In the copy, include no pictures. Reproduce the rest of the entries exactly.

Task inputs:
______________________________

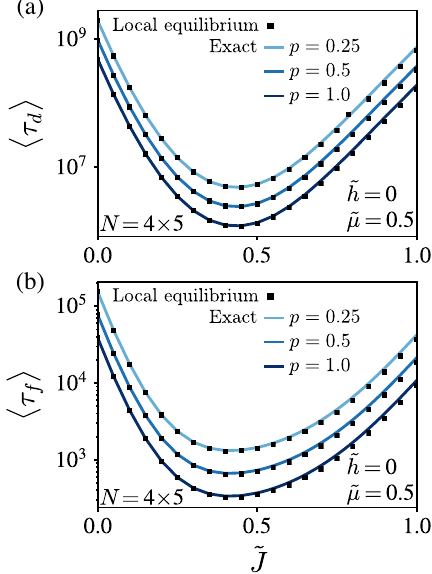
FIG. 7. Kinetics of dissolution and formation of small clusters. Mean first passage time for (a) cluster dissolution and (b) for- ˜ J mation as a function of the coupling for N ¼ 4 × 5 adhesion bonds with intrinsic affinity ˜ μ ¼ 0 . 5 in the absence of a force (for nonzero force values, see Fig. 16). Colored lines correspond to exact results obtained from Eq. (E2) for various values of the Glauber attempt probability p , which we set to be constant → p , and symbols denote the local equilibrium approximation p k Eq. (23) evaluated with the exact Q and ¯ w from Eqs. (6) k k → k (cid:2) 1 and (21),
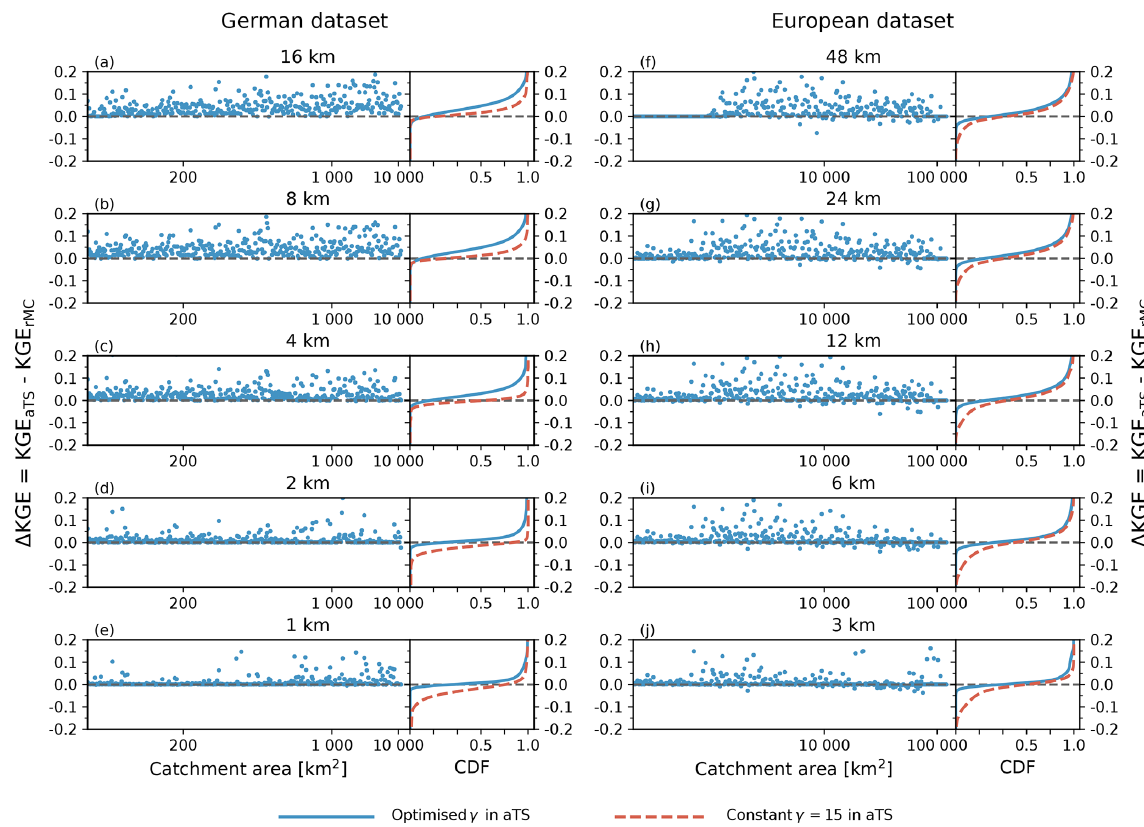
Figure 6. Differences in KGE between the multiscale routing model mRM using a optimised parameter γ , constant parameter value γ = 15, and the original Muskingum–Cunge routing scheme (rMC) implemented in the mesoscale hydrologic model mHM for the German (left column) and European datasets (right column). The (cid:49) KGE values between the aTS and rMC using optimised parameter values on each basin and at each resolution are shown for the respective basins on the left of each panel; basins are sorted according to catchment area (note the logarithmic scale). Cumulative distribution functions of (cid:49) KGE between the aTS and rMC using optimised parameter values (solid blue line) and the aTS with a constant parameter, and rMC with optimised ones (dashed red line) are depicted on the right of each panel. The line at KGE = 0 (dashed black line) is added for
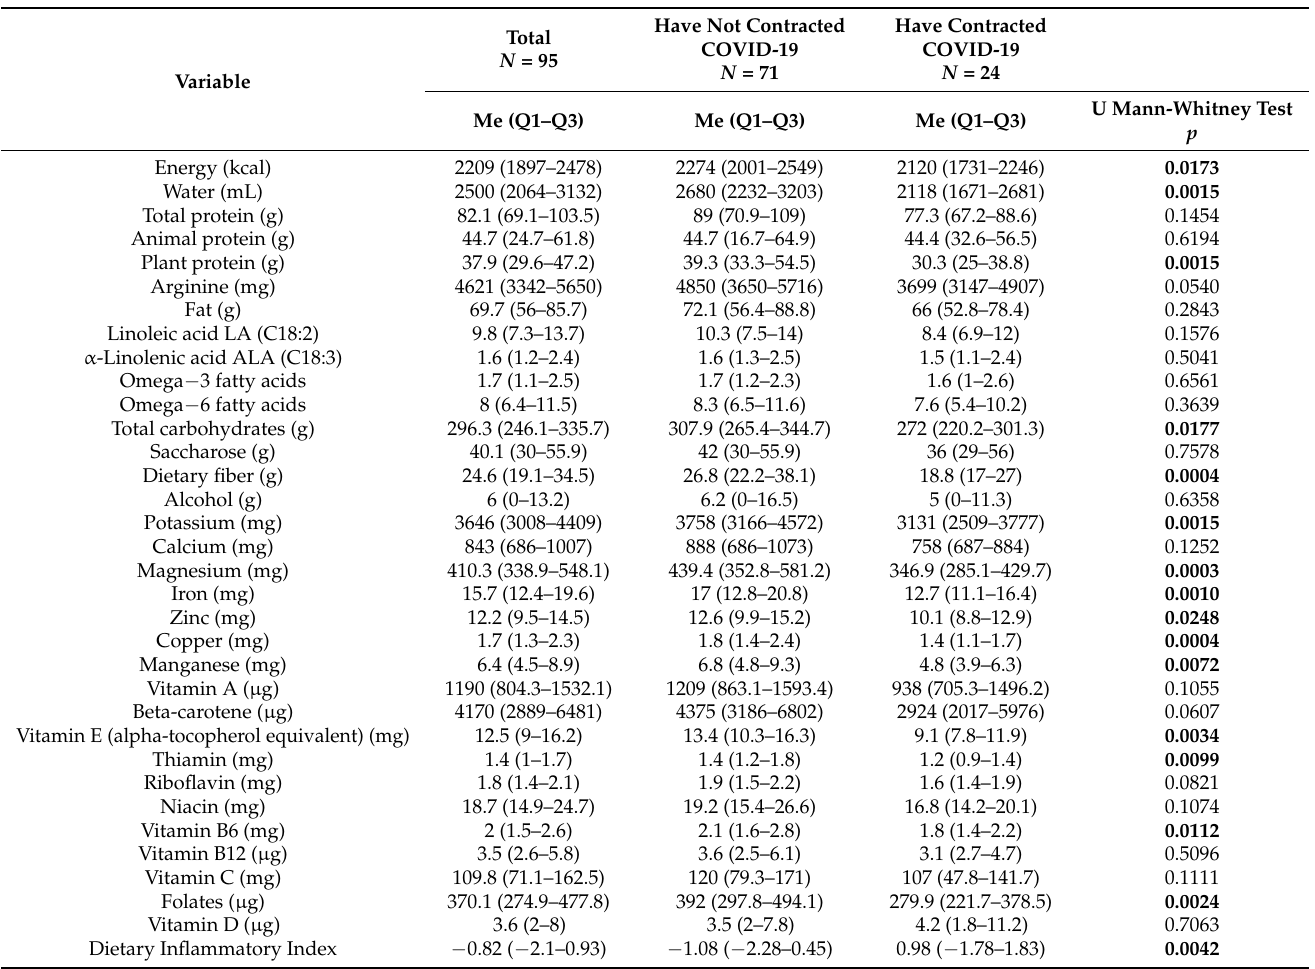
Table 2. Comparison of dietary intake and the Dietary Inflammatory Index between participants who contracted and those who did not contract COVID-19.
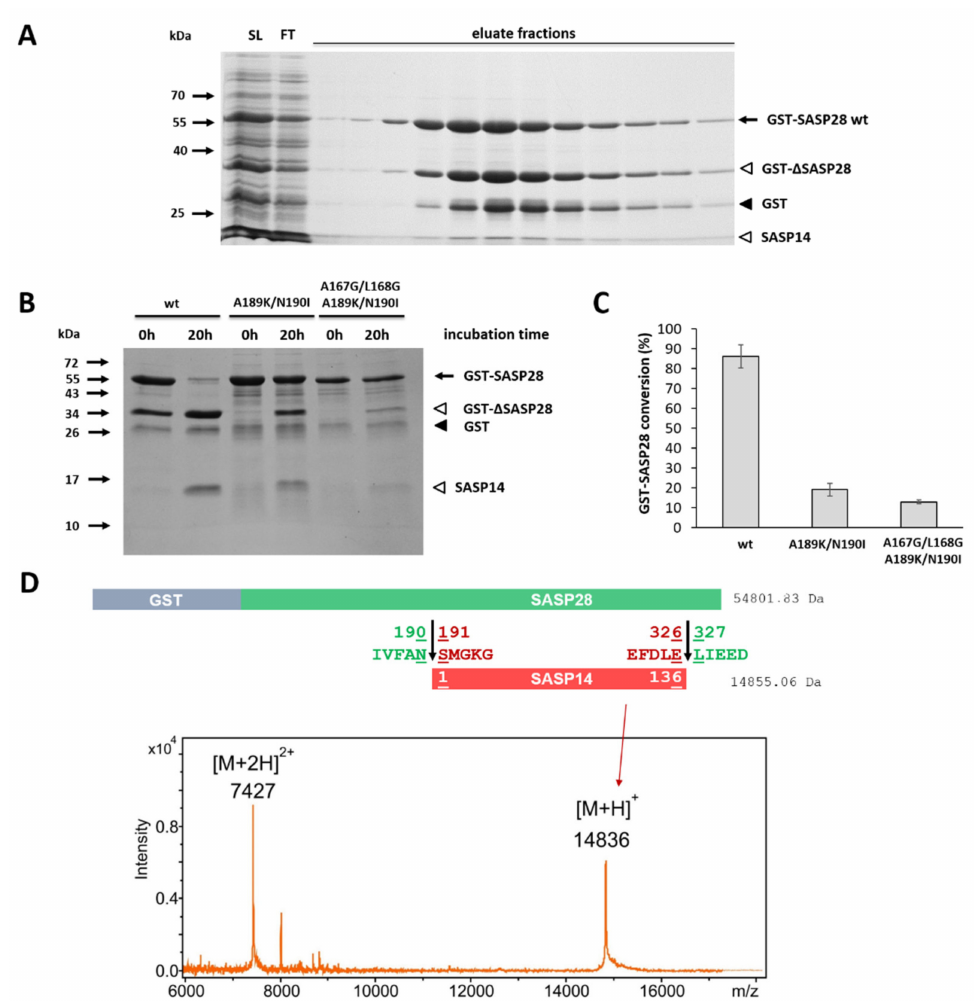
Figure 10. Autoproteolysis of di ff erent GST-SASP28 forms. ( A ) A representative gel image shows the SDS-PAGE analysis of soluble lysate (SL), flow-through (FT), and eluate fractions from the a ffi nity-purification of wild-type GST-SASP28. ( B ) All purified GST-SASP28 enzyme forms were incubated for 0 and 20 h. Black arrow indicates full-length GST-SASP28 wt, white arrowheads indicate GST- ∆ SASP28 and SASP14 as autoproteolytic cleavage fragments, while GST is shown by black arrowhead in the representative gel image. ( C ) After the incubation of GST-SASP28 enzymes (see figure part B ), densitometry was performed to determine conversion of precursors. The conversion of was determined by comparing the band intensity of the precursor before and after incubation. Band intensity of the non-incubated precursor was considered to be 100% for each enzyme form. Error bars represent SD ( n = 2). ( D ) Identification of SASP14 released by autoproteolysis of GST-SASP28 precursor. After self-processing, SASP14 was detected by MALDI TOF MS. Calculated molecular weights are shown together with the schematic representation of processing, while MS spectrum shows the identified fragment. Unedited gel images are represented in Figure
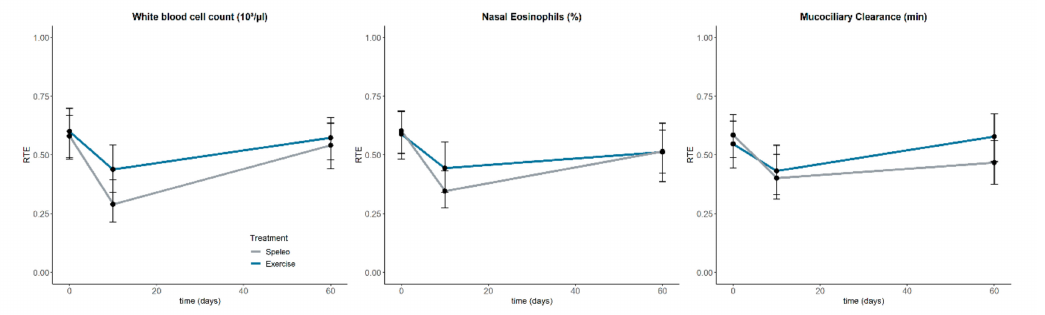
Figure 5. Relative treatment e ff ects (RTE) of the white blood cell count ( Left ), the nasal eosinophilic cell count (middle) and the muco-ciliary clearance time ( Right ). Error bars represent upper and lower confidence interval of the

______________________________

Solution to this exercise:
FIG. 7. Kinetics of dissolution and formation of small clusters. Mean first passage time for (a) cluster dissolution and (b) for- ˜ J mation as a function of the coupling for N ¼ 4 × 5 adhesion bonds with intrinsic affinity ˜ μ ¼ 0 . 5 in the absence of a force (for nonzero force values, see Fig. 16). Colored lines correspond to exact results obtained from Eq. (E2) for various values of the Glauber attempt probability p , which we set to be constant → p , and symbols denote the local equilibrium approximation p k Eq. (23) evaluated with the exact Q and ¯ w from Eqs. (6) k k → k (cid:2) 1 and (21),
Figure 6. Differences in KGE between the multiscale routing model mRM using a optimised parameter γ , constant parameter value γ = 15, and the original Muskingum–Cunge routing scheme (rMC) implemented in the mesoscale hydrologic model mHM for the German (left column) and European datasets (right column). The (cid:49) KGE values between the aTS and rMC using optimised parameter values on each basin and at each resolution are shown for the respective basins on the left of each panel; basins are sorted according to catchment area (note the logarithmic scale). Cumulative distribution functions of (cid:49) KGE between the aTS and rMC using optimised parameter values (solid blue line) and the aTS with a constant parameter, and rMC with optimised ones (dashed red line) are depicted on the right of each panel. The line at KGE = 0 (dashed black line) is added for
Table 2. Comparison of dietary intake and the Dietary Inflammatory Index between participants who contracted and those who did not contract COVID-19.
Figure 10. Autoproteolysis of di ff erent GST-SASP28 forms. ( A ) A representative gel image shows the SDS-PAGE analysis of soluble lysate (SL), flow-through (FT), and eluate fractions from the a ffi nity-purification of wild-type GST-SASP28. ( B ) All purified GST-SASP28 enzyme forms were incubated for 0 and 20 h. Black arrow indicates full-length GST-SASP28 wt, white arrowheads indicate GST- ∆ SASP28 and SASP14 as autoproteolytic cleavage fragments, while GST is shown by black arrowhead in the representative gel image. ( C ) After the incubation of GST-SASP28 enzymes (see figure part B ), densitometry was performed to determine conversion of precursors. The conversion of was determined by comparing the band intensity of the precursor before and after incubation. Band intensity of the non-incubated precursor was considered to be 100% for each enzyme form. Error bars represent SD ( n = 2). ( D ) Identification of SASP14 released by autoproteolysis of GST-SASP28 precursor. After self-processing, SASP14 was detected by MALDI TOF MS. Calculated molecular weights are shown together with the schematic representation of processing, while MS spectrum shows the identified fragment. Unedited gel images are represented in Figure
Figure 5. Relative treatment e ff ects (RTE) of the white blood cell count ( Left ), the nasal eosinophilic cell count (middle) and the muco-ciliary clearance time ( Right ). Error bars represent upper and lower confidence interval of the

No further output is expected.